Making a virtual Roman Sword

Building a computer model of something is a great way of learning about its construction and material composition.

My knowledge of the roman gladius ( the classic roman sword) was previously limited to watching actors swing swords around on hollywood movie sets. However, a friend’s request for a picture of a roman sword set me on a path learning some facts about basic Roman military equipment.

helmet and sword

The picture of the roman sword and helmet (above) are the result of about 10 hours playing with a 3d graphics program (truespace 3 – given away for free on the front of a computer magazine) over a ten week period. The picture above might be considered a photograph of the model I created. The gladius has a long history and there were as many subtle variations as swordmakers, in a time before mass production techniques. However, the Romans did like uniformity and all in all, one gladius was pretty much like the next.

The basic roman sword blade would have been between 18 and 20 inches in length.

The handle and pommel of the gladius added another 6 to 8 inches.

gladius flat

The blade of the roman sword was about two inches wide and remained the same width all along its length.

3D models are much more interesting than just the end photo. A 3D representation of the sword now sits on my computer and I can take a ‘photograph’ of it from any angle. For instance, I could open the software and take a close-up shot of the grip and pommel in no time at all… in fact…

gladius grip

Six minutes later, there it is. Not a brilliant shot, but you can clearly see the carved bone grip made of four sections, each on about three quarters of an inch wide. (I have left half the image as wire-frame so you can see the bits that make up the model).

In researching this model of a roman sword it was necessary to read lots of information on armour and roman history. Source material included a trip to the British museum to view the copy of Trajan’s column which features carvings of hundreds of Roman Soldiers. This researched highlighted the many syles and designs of the gladius in different parts of the empire.

 

There is still a lot to do before this is a finished model gladius (the blade looks like it is made of dull gold rather than iron) but the beauty is I can come back to it whenever I like. At present the sword looks quite new, but it wouldn’t be too difficult to make it look a bit old an battered.
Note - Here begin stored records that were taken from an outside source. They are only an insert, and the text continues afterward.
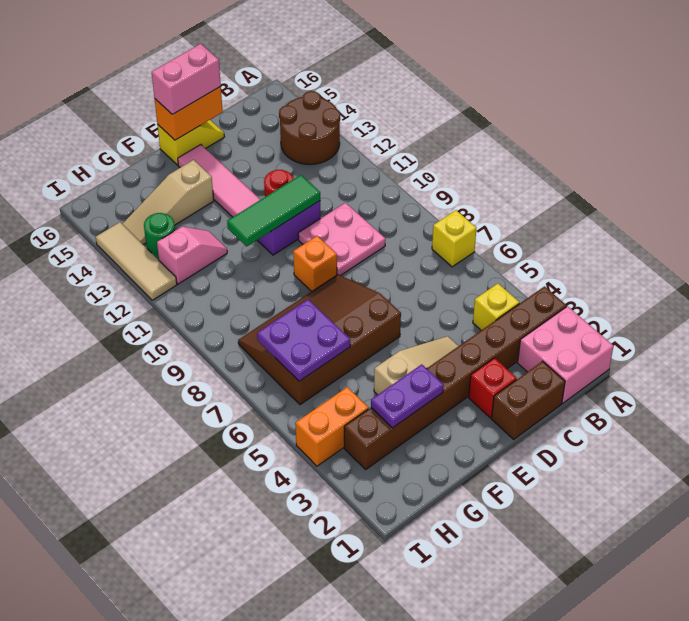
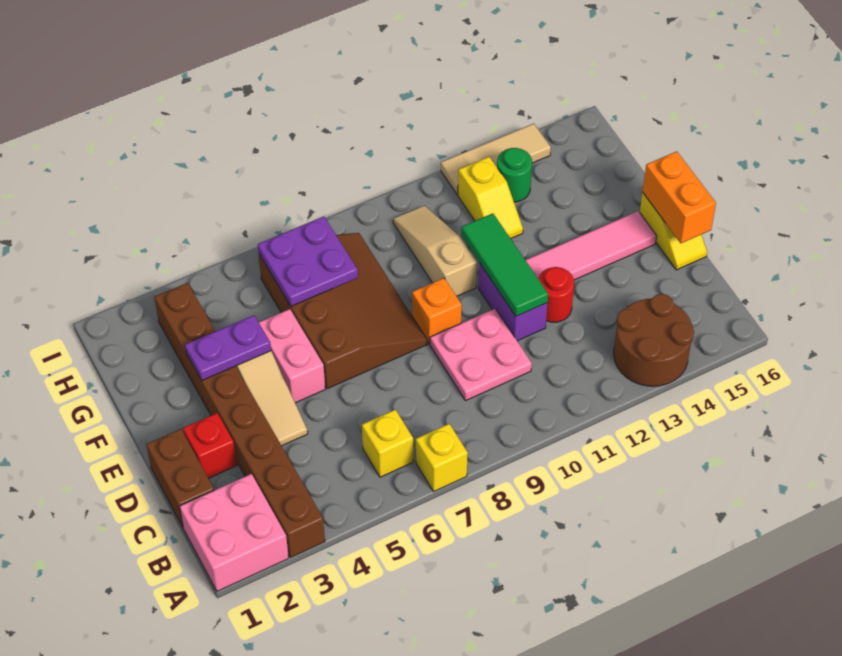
yellow 1x1 brick [473,283,519,330] -> yellow 1x1 brick moved to [362,409,413,477]
pink 1x2 brick [152,44,221,114] -> pink 1x2 brick moved to [259,309,325,403]
purple 1x2 plate [371,364,444,428] -> purple 1x2 plate turned to [185,315,271,380]
tan 1x3 slope [123,160,214,244] -> tan 1x3 slope moved to [393,206,477,296]
pink 1x2 slope [157,227,227,284] -> yellow 1x2 slope [458,157,523,239]
orange 1x2 brick [295,387,368,466] -> none

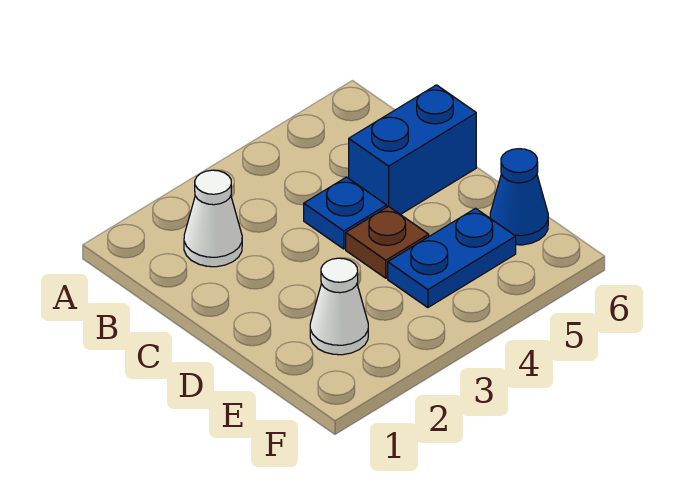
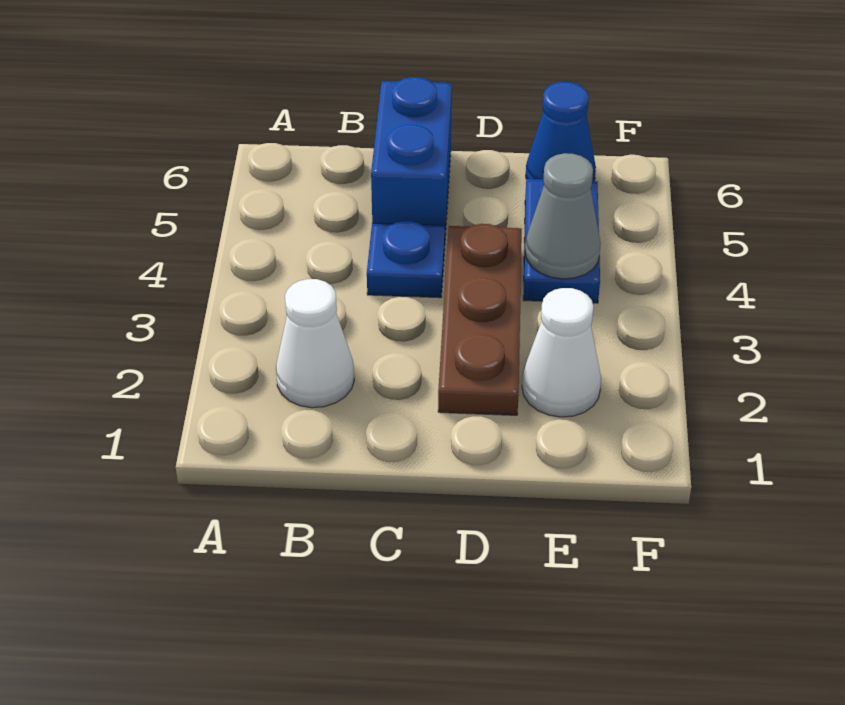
brown 1x1 plate [346,206,429,278] -> brown 1x3 plate [438,224,522,415]
none -> grey 1x1 cone [525,153,601,279]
The helmet is also far from finished, but as you can see, the possibilities of modeling as a tool to learning should not be underestimated. What next? Scabbard, body armour? Centurion, Entire Roman grarrison?
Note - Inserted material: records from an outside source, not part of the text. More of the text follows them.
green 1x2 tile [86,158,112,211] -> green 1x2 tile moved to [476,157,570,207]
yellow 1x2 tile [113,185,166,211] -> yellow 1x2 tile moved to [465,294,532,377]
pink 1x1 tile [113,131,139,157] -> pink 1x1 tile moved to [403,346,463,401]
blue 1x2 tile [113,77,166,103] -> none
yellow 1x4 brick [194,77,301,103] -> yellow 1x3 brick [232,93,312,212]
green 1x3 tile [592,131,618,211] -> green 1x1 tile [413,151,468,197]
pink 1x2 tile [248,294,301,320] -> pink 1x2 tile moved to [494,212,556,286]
As a technique, I don’t think this can replace forging a blade in the heat of a furnace and carving a wooden pommel by hand (that’s next year’s project), but nonetheless, the exercise of building a computer model of a roman sword or an thing you are investigating is a great way to learn more about it.

Six months later, I have replaced the blade of my roman sword following a bit of research and started work on a scabbard (thanks for the suggestion Vincent!)